* **Work instructions**
A. Answer these questions about the progress journal tutorial below, one answer per line:
(i) How many Udemy lessons were completed at the 9/24/19 meeting?
(ii) Which column does the tutorial call the most important?
(iii) What figure size is passed to plt.subplots?
B. For each statement, say yes or no depending on whether it agrees with the progress journal tutorial below, and quote the words that decide it.
(i) The "Date" column holds dates in the string format "day/month/year".
(ii) The plot shows the number of lessons completed on the y-axis.
(iii) The 10/8/19 entry says the writer went to the previous week's meeting.

* **Extract to read**
»»

In [35]:
import matplotlib.pyplot as plt
import mplcursors
import pandas as pd
import matplotlib.dates as mdates

## Creating Dataframe 

To begin, we need a way to organize our data. Create a list called "Columns" with the values "Date", "Lessons Completed", and "Summary". 

In [36]:
columns = ["Date", "Lessons Completed", "Summary"]

Next, create a list of lists called "Rows" to fill with your weekly entries. 

Create an example entry for testing purposes. 

* "Date" represents the date of the club meeting in the string format "month/day/year". 

* "Lessons Completed" will be an integer representing the number of Udemy lessons completed during that club meeting. 

* "Summary" will be a short description detailing your personal progress, giving anyone looking at your Progress Journal a deeper understanding of the progress you made on that specific day. This will be the most important column, as it shows potential employers you can think critically about the big-picture of Data Science and communicate ideas in a sensible and concise way. 

In [37]:
rows = [["9/10/19", 2, "First day at the Data Science Club. I completed the introductory course to Python on Udemy, and learned basic data structures."],
        ["9/17/19", 4, "Moved on to work on NumPy and Pandas. Joined a project group."],
        ["9/24/19", 5, "Really did a lot of course work today, mastered Matplotlib and SciKit-Learn. Specifically, I learned alot about Scikit's Random Forest."],
        ["10/8/19", 3, "After skipping last week, met back up with my group members to review progress on our sick project. We allocated responsibilities and set a weekly meeting time for group-check-ins."]]

Combine your two variables "rows" and "columns" in a Pandas Dataframe, and display it in the Jupyter Notebook to ensure it's working properly. 

In [38]:
df = pd.DataFrame(rows, columns=columns)
df["Date"] = pd.to_datetime(df["Date"])
df.head()

Unnamed: 0,Date,Lessons Completed,Summary
0,2019-09-10,2,First day at the Data Science Club. I complete...
1,2019-09-17,4,Moved on to work on NumPy and Pandas. Joined a...
2,2019-09-24,5,"Really did a lot of course work today, mastere..."
3,2019-10-08,3,"After skipping last week, met back up with my ..."


Check what datatypes are present in the dataframe.

In [39]:
df.dtypes

Date                 datetime64[ns]
Lessons Completed             int64
Summary                      object
dtype: object

For ease of analysis and plotting, convert the values in the "Date" column to a datetime object and list the dtypes to ensure the conversion worked.

In [40]:
df["Date"] = pd.to_datetime(df["Date"])
df.dtypes

Date                 datetime64[ns]
Lessons Completed             int64
Summary                      object
dtype: object

## Plotting with Matplotlib

We want to visualize our dataframe in a way that is easy to understand. We'll put the date on the x-axis, and the number of courses completed on the y-axis. If we just do the most basic Matplotlib implementation, however, we get the resulting visualization:


In [48]:
%matplotlib notebook
fig, ax = plt.subplots(figsize = (10, 5))
plt.plot(df["Date"], # Dates on x-axis
             df["Lessons Completed"], # Number of lessons completed on y-axis
            )
plt.show()

««

* **Available data**
»»

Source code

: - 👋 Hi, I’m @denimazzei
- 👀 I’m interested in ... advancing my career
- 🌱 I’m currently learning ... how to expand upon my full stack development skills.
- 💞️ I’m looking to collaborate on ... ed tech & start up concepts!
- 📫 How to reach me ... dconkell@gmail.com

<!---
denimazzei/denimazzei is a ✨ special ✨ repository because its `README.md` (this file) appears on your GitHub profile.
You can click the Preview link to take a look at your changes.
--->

««

* **Answers to the exercises**
A.
(i) 5
(ii) Summary
(iii) (10, 5)

B.
(i) No: "in the string format "month/day/year""
(ii) Yes: "Number of lessons completed on y-axis"
(iii) No: "After skipping last week"